> _Job 1_:
Answer these questions from the eye-tracking page:
(a) How many main limitations of current eye-tracking systems does the page describe?
(b) What processing speed does EyeCoD aim to provide?
(c) What name is given to the ultra-compact, intelligent camera system developed as the hardware?

> _Page excerpt_:
Existing eye-tracking systems lack real-time application capability
Eye tracking measures eye movements, eye positions, and points of gaze to identify and monitor an individual’s visual attention with respect to location, objects, and duration. It is critical for enabling human-to-machine interactions, such as VR/AR applications. Existing eye tracking systems struggle to achieve the necessary real-time performance for supporting frequent and substantial human-machine interactions on mobile AR/VR devices with limited computing resources.
There are currently three main limitations. First, VR/AR devices use bulky, lens-based cameras that create a wide gap between the camera and the backend processor, hindering efforts to reduce the overall device size and significantly slowing communication time. Second, the data captured by these systems contain an enormous level of needless and redundant information, for example, only a small portion of what is recorded represents the human eye’s visual field. Finally, state-of-the-art eye tracking relies on deep neural network–based eye segmentation and gaze estimation that requires an enormous amount of processing speed and storage capacity.
Developing a more efficient and accelerated eye-tracking system to address these issues will broaden the application field.
Using a lens-less camera increases processing speed, privacy, and comfort
EyeCoD is a unique lens-free, FlatCam-based eye-tracking algorithm and accelerator system in a co-design (CoD) framework that seeks to provide real-time processing speed (>240 frames per second [FPS]), reduced device size, and visual privacy under a stringent power consumption budget (e.g., milliwatt (mW) power consumption).
The hardware developed for this technology is an ultra-compact, intelligent camera system, dubbed i-FlatCam. It incorporates a lens-free FlatCam instead of a lens-based camera.

> _Collected data entries_:
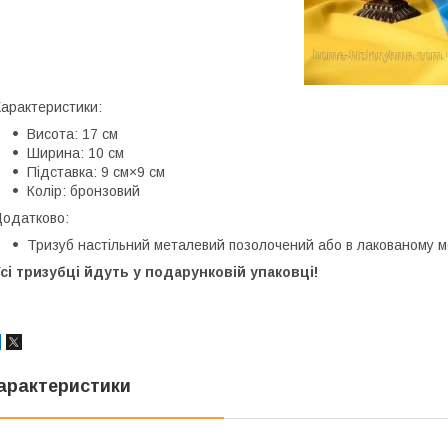
арактеристики:
Висота: 17 см
Ширина: 10 см
Підставка: 9 см×9 см
Колір: бронзовий
одатково:
Тризуб настільний металевий позолочений або в лакованому м
сі тризубці йдуть у подарунковій упаковці!
арактеристики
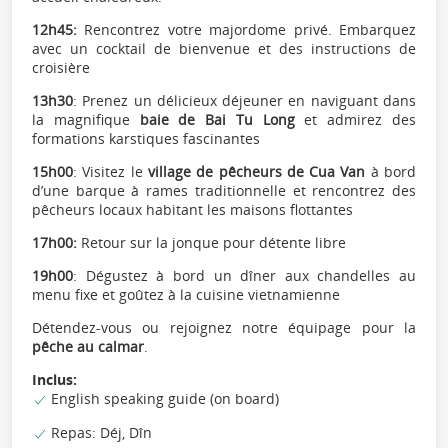
12h45:
Rencontrez votre majordome privé. Embarquez
avec un cocktail de bienvenue et des instructions de
croisière
13h30
: Prenez un délicieux déjeuner en naviguant dans
la magnifique
baie de Bai Tu Long
et admirez des
formations karstiques fascinantes
15h00
: Visitez le
village de pêcheurs de Cua Van
à bord
d’une barque à rames traditionnelle et rencontrez des
pêcheurs locaux habitant les maisons flottantes
17h00:
Retour sur la jonque pour détente libre
19h00
: Dégustez à bord un dîner aux chandelles au
menu fixe et goûtez à la cuisine vietnamienne
Détendez-vous ou rejoignez notre équipage pour la
pêche au calmar
.
Inclus:
English speaking guide (on board)
Repas: Déj, Dîn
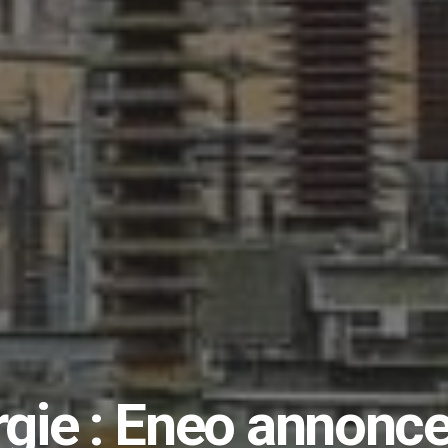
gie : Eneo annonc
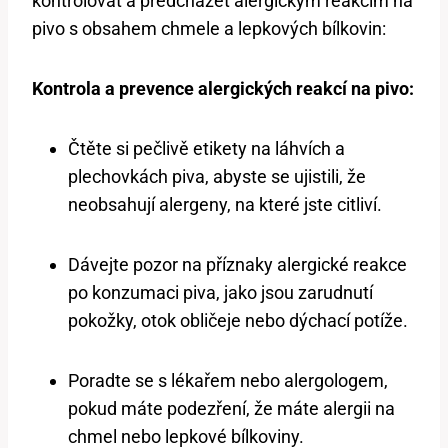
kontrolovat a předcházet alergickým reakcím na
pivo s obsahem chmele a lepkových bílkovin:
Kontrola a prevence alergických reakcí na pivo:
Čtěte si pečlivě etikety na láhvích a
plechovkách piva, abyste se ujistili, že
neobsahují alergeny, na které jste citliví.
Dávejte pozor na příznaky alergické reakce
po konzumaci piva, jako jsou zarudnutí
pokožky, otok obličeje nebo dýchací potíže.
Poradte se s lékařem nebo alergologem,
pokud máte podezření, že máte alergii na
chmel nebo lepkové bílkoviny.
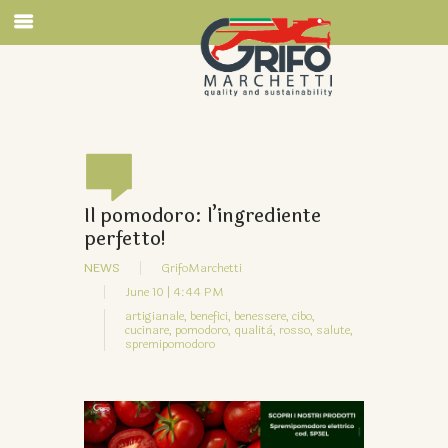
Il pomodoro: l’ingrediente
perfetto!
NEWS
GrifoMarchetti
June 10 | 4:44 PM
artigianale,
benefici,
benessere,
cibo,
cucinare,
pomodoro,
qualità,
rosso,
salute,
spremipomodoro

> _Job 2_:
Count the lines of the entries that contain the string "pivo". Reply with the number only.

> _Worked solution 1_:
(a) Three
(b) Over 240 frames per second (>240 FPS)
(c) i-FlatCam

> _Worked solution 2_:
2